Es allí donde el film de Oppenheimer se diferencia de S-21, la machine de mort Khmère rouge (2003), el único otro film con el cual es posible establecer alguna comparación. Mientras el documental del camboyano Rithy Panh registraba la reconstrucción de los crímenes masivos cometidos en su país como una suerte de acto de contrición de sus perpetradores, The Act of Killing viene a demostrar –primero para la perplejidad, luego la incomodidad moral del espectador y finalmente para su desesperación– que ese trío de asesinos no está arrepentido de nada, sino que incluso le parece muy simpática la idea de recrear en una película sus crímenes, que hoy siguen considerando si no justos, al menos necesarios.

Es una película que adopta varios géneros, hay que decir, ya que el trío juega tanto al musical (con unas secuencias que parecen superar los mayores delirios de Tsai Ming-liang) como al western y al film de terror y al de gangsters. Es en este último terreno donde los asesinos se sienten más cómodos: ellos se llaman a sí mismos “gangsters”, un término que asocian –vaya a saber por qué– con el de “hombres libres”. Uno de ellos, el más locuaz y hasta simpático (si eso fuera posible), un mulato llamado Anwar Congo, se revela incluso como un cinéfilo de pura cepa, formado de joven como acomodador en una vieja sala de Medan, donde aprendió a admirar al cine de Hollywood y donde encontró en Marlon Brando y Al Pacino a algunos de sus héroes y modelos a seguir. “¿Por qué a la gente le gustan las películas de James Bond?”, se pregunta Congo. “Porque le gusta la acción. ¿Y las de los nazis? Porque quieren ver crueldad y sadismo. Bueno, nosotros lo pusimos en práctica.”

Lo que lleva a una discusión semántica entre ellos acerca de la diferencia entre “crueldad” y “sadismo”, mientras recuerdan de qué manera asesinaban a sus víctimas y cómo, llegado el caso, resolvían aplicar los métodos más rápidos y prácticos (como estrangularlas con alambre) a los efectos de evitar innecesarios derramamientos de sangre, que luego obviamente alguien tenía que limpiar.

¿Derechos humanos? Interrogado por Oppenheimer (que trabajó con un equipo que en los créditos figura como “anónimo”, para evitar represalias), Anwar Congo por supuesto dice que no cree en ellos, de ninguna manera. Y da un ejemplo: “Mire lo que pasa en la Argentina, allí unos militares dieron un golpe de Estado y ahora están siendo juzgados. Eso no está bien”, sentencia consternado. Paradójicamente, ninguno de los tres protagonistas de The Act of Killing es militar. Visten ropas tan ordinarias como vistosas y son, como ellos mismos se denominan, “hombres libres”. En todo caso, si reconocen una filiación o afinidad es con la Juventud Pancasila, una fuerza de choque paramilitar alentada –según deja constancia el film– por el propio vicepresidente en ejercicio de Indonesia, Jusuf Kalla, que en uniforme de fajina todavía sigue arengando contra el comunismo.
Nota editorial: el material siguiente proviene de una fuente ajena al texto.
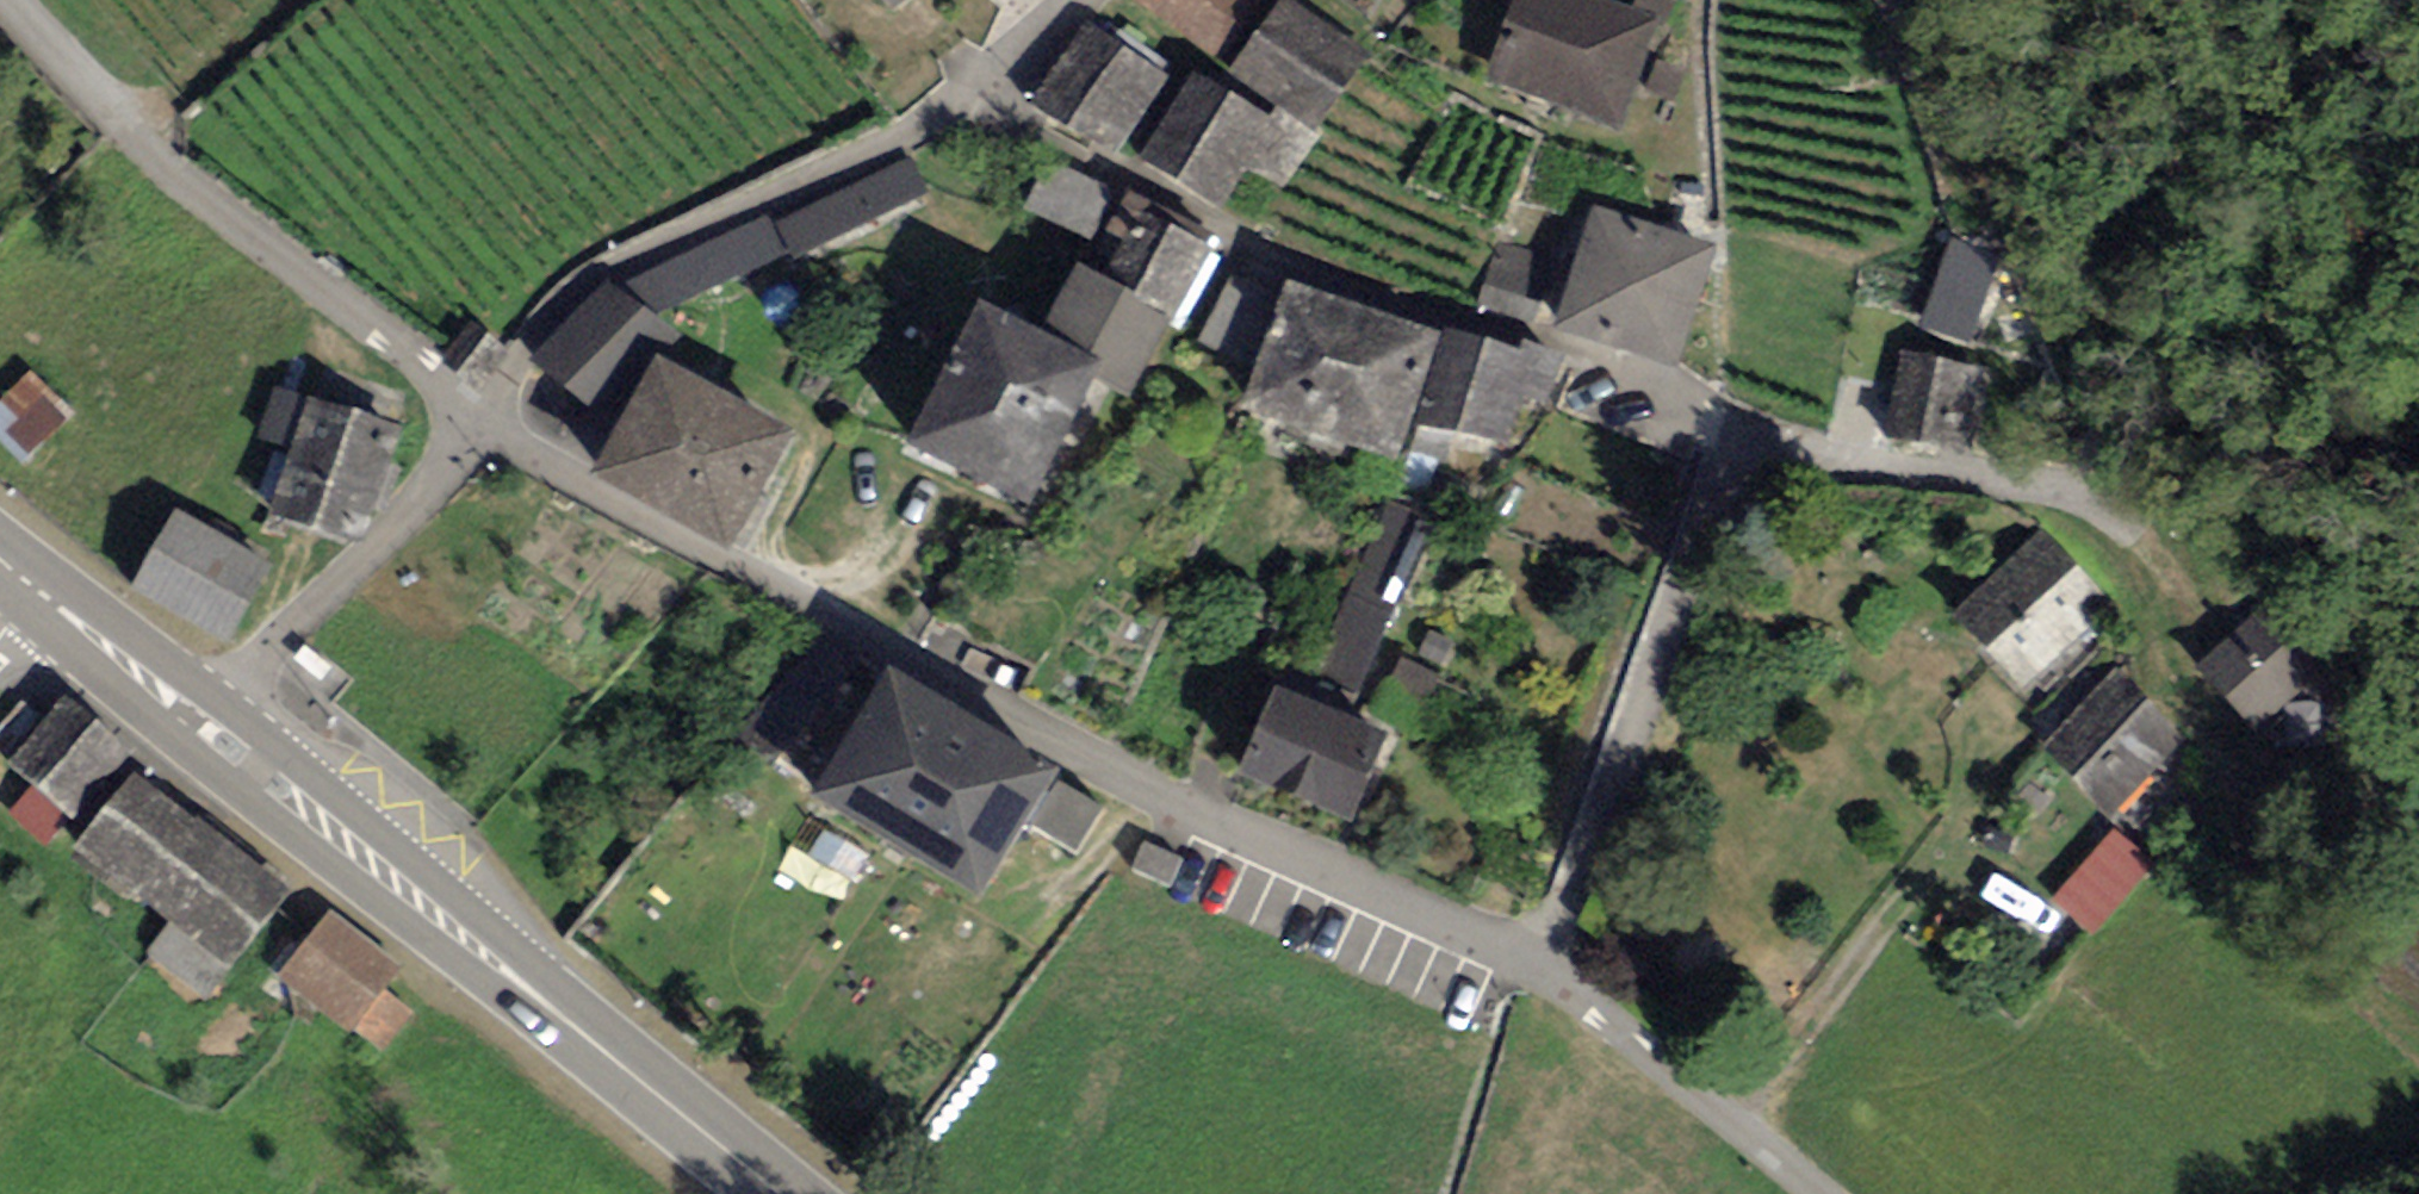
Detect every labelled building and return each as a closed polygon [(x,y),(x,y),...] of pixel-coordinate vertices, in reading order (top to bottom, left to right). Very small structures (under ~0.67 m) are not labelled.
[(890,10),(904,0),(883,0),(890,10)] [(1217,59),(1255,0),(1140,0),(1217,59)] [(1291,0),(1279,0),(1229,76),(1277,108),(1316,134),(1371,53),(1291,0)] [(1622,0),(1516,0),(1487,84),(1619,129),(1659,13),(1622,0)] [(1099,29),(1084,19),(1033,101),(1119,153),(1170,72),(1163,68),(1099,29)] [(1099,29),(1163,68),(1169,59),(1105,20),(1099,29)] [(1270,117),(1192,72),(1140,162),(1219,207),(1242,166),(1270,117)] [(1282,190),(1316,134),(1277,108),(1270,117),(1242,166),(1282,190)] [(909,156),(778,223),(792,249),(797,259),(928,193),(909,156)] [(1113,189),(1046,159),(1018,222),(1085,251),(1113,189)] [(1210,237),(1128,191),(1084,269),(1173,314),(1209,251),(1204,248),(1210,237)] [(1715,246),(1593,207),(1555,326),(1677,365),(1715,246)] [(659,315),(792,249),(778,223),(771,212),(618,285),(659,315)] [(1998,255),(1951,239),(1921,326),(1968,342),(1998,255)] [(1131,398),(1173,314),(1084,269),(1074,264),(1041,330),(978,298),(904,443),(1028,506),(1093,379),(1131,398)] [(1275,297),(1231,274),(1194,343),(1238,366),(1275,297)] [(1441,332),(1284,279),(1240,407),(1397,460),(1441,332)] [(618,285),(608,281),(529,361),(616,429),(657,354),(664,358),(677,336),(659,315),(618,285)] [(505,354),(467,327),(439,365),(478,393),(505,354)] [(1564,352),(1523,339),(1519,351),(1445,328),(1416,420),(1504,448),(1519,402),(1529,405),(1532,398),(1547,403),(1564,352)] [(1990,367),(1899,350),(1883,432),(1974,449),(1990,367)] [(794,429),(664,358),(657,354),(616,429),(591,474),(729,548),(794,429)] [(77,414),(34,370),(0,403),(0,444),(22,467),(77,414)] [(292,451),(310,395),(274,384),(256,440),(292,451)] [(363,544),(401,424),(310,395),(292,451),(272,515),(363,544)] [(1434,522),(1386,501),(1308,674),(1356,696),(1434,522)] [(273,566),(175,508),(128,586),(226,645),(273,566)] [(2098,590),(2046,530),(1954,611),(2024,690),(2093,630),(2075,610),(2098,590)] [(2270,596),(2198,667),(2257,726),(2329,655),(2270,596)] [(1454,642),(1430,630),(1413,662),(1401,656),(1385,688),(1428,710),(1444,679),(1437,675),(1454,642)] [(1058,771),(885,669),(809,797),(982,898),(1058,771)] [(2188,737),(2116,669),(2039,750),(2111,818),(2188,737)] [(1387,735),(1274,685),(1236,771),(1350,820),(1387,735)] [(129,766),(63,710),(15,765),(81,821),(129,766)] [(1103,809),(1057,782),(1030,827),(1076,855),(1103,809)] [(281,903),(137,791),(87,855),(174,924),(151,953),(207,997),(281,903)] [(2102,932),(2166,862),(2123,824),(2059,894),(2102,932)] [(1180,857),(1145,842),(1132,870),(1166,886),(1180,857)] [(394,972),(330,925),(293,975),(384,1042),(403,1016),(376,997),(394,972)]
Mientras uno de los genocidas se pasea sin remordimientos con su familia por un shopping, al tiempo que dice no tener problema alguno de conciencia, y el otro inicia alegremente su campaña como candidato a legislador, recolectando fondos con prácticas extorsivas y mafiosas, es Anwar Congo el único que reconoce tener “pesadillas” y soñar con los fantasmas de sus muertos. Algo de eso también escenifica en The Act of Killing. Y luego se sienta amorosamente a dos de sus nietos en su falda para mostrarles a qué se dedicaba el abuelito. A esa altura, el espectador no sabe ya si reír o llorar, de impotencia e indignación.